• _Document passage_
◆ ◆ ◆ ◆ ◆

Must be a bug in the re module [was: Why this result with the re module]

[John Bond]

On 3/11/2010 3:55 AM, John Bond wrote:
>
>> Could you please reconsider how would you
>> work with this new one and see if my steps
>> are correct? If you agree with my 7-step
>> execution for the new regex, then:
>>
>> We finally found a real bug for re.findall:
>>
>>>>> re.findall('((.a.)*)*', 'Mary has a lamb')
>> [('', 'Mar'), ('', ''), ('', ''), ('', 'lam'), ('', ''), ('', '')]
>>
>>
>> Cheers,
>>
>> Yingjie
>>
>>
>>
>
> Nope, I'm afraid it is lack of understanding again.
>
> The outer capturing group that you've added is matching the entirety 
> of what's matched by the inner one (which is six matches, that you now 
> accept).  Because it only returns the last of them, it returns one 
> thing - an empty string (that being the last thing that the inner 
> group matched).  Findall is simply returning that in each of the six 
> return values it needs to return because of the inner one.
>
> You just need to accept that findall (like all of re) works fine, and 
> if it doesn't seem to do what you expect, it's because the expectation 
> is wrong.

◆ ◆ ◆ ◆ ◆

• _Data section_
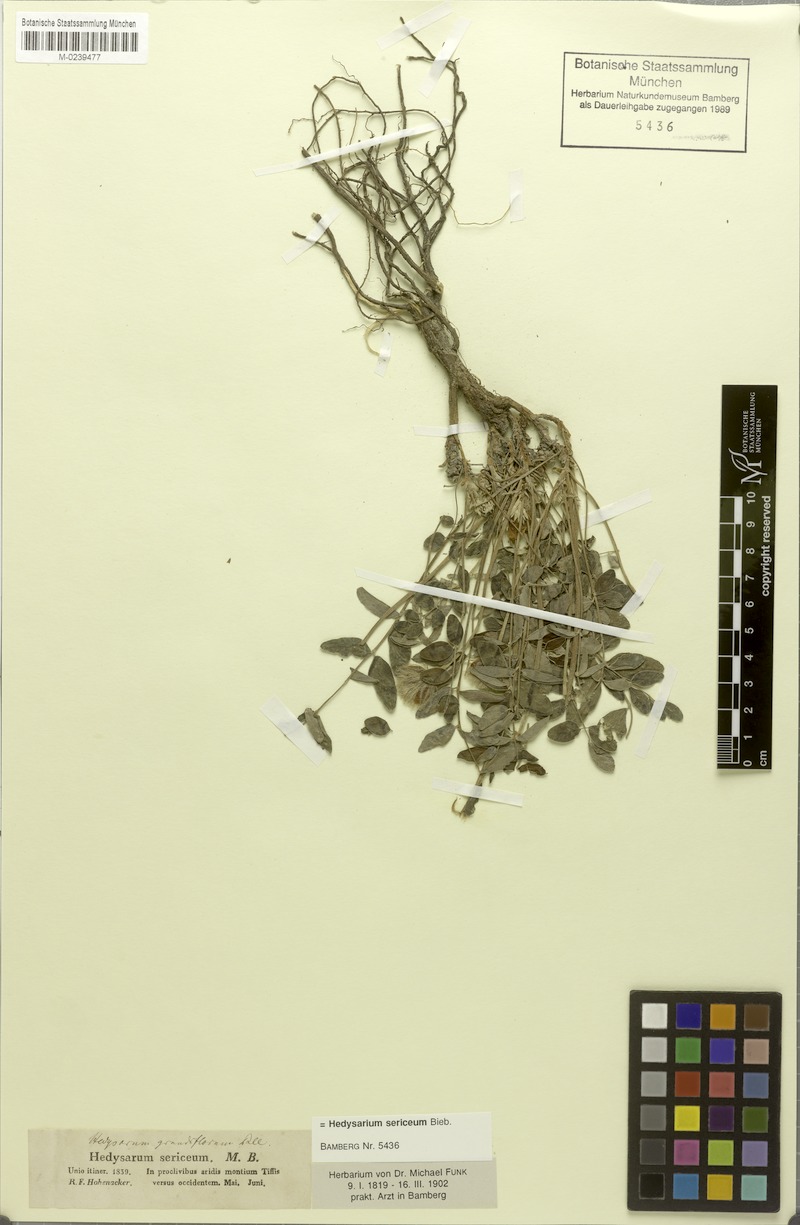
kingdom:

◆ ◆ ◆ ◆ ◆

• _Request 1_
According to the reply in the forum thread on the re module, what single thing does the added outer capturing group return?
• _Request 2_
Reproduce the part of the forum thread between "Must be a bug" and "has a lamb')", inclusive.

• _Response 1_
An empty string, the last thing the inner group matched.

• _Response 2_
Must be a bug in the re module [was: Why this result with the re module]

[John Bond]

On 3/11/2010 3:55 AM, John Bond wrote:
>
>> Could you please reconsider how would you
>> work with this new one and see if my steps
>> are correct? If you agree with my 7-step
>> execution for the new regex, then:
>>
>> We finally found a real bug for re.findall:
>>
>>>>> re.findall('((.a.)*)*', 'Mary has a lamb')